The story line behind the house involves a zombie apocalypse. There was a security breach at Containment Unit that usually held the zombies, so “civilian” house-goers were issued Zombie Eradication Devices (ZEDs), which we then carried through the different zones of the house. The scare actors jumping out at us wore small, circular targets on their chests that lit up once they were shot by the ZEDs.

I shot as many as I could, being the good Samaritan that I am, but my experience was altered slightly by the zombie that was running up behind us, causing commotion and a stoppage in one part of the house.
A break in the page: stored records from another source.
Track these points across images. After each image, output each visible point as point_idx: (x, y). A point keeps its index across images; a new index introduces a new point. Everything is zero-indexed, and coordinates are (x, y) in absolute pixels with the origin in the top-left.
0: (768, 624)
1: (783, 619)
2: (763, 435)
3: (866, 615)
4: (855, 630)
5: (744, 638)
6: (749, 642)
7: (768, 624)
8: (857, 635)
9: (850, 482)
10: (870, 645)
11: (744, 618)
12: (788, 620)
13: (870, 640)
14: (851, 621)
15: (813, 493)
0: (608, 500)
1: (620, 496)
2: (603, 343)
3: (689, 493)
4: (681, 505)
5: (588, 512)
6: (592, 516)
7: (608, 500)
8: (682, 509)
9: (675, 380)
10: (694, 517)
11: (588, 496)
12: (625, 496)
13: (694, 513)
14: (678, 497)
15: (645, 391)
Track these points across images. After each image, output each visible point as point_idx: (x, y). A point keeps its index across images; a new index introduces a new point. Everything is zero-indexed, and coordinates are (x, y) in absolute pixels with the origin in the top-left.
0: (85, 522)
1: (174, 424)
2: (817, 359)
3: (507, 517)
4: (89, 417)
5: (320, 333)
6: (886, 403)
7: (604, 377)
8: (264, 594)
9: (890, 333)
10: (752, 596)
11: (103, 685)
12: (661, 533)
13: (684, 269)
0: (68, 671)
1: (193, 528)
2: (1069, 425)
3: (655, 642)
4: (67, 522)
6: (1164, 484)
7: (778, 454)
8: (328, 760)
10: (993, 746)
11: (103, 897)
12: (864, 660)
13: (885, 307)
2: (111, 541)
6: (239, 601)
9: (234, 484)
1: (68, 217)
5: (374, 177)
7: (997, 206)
Paula and Lianet [Diaz (’17)] were terrified, screaming out in piercing yelps, urging the stationary mass forward. All I could do was smirk. The two girls practically jumped on top of Sean, who loudly questioned their motives, and Ria [Kale (’17)] kept getting whacked in the face with rubber sheets and black streamers flung back in the wake of Sean and his two women.

When we emerged, victorious, at the end of the house, we knew we were in for a treat the rest of the night. I thoroughly enjoyed spending time with good friends at the Howl-O-Scream experience and would recommend the experience before the season is over. Paula mirrors my sentiments.

“[Other students] should go, but they should take someone that is not going to complain later that his arm hurts because it was squeezed by other people that were sometimes scared.”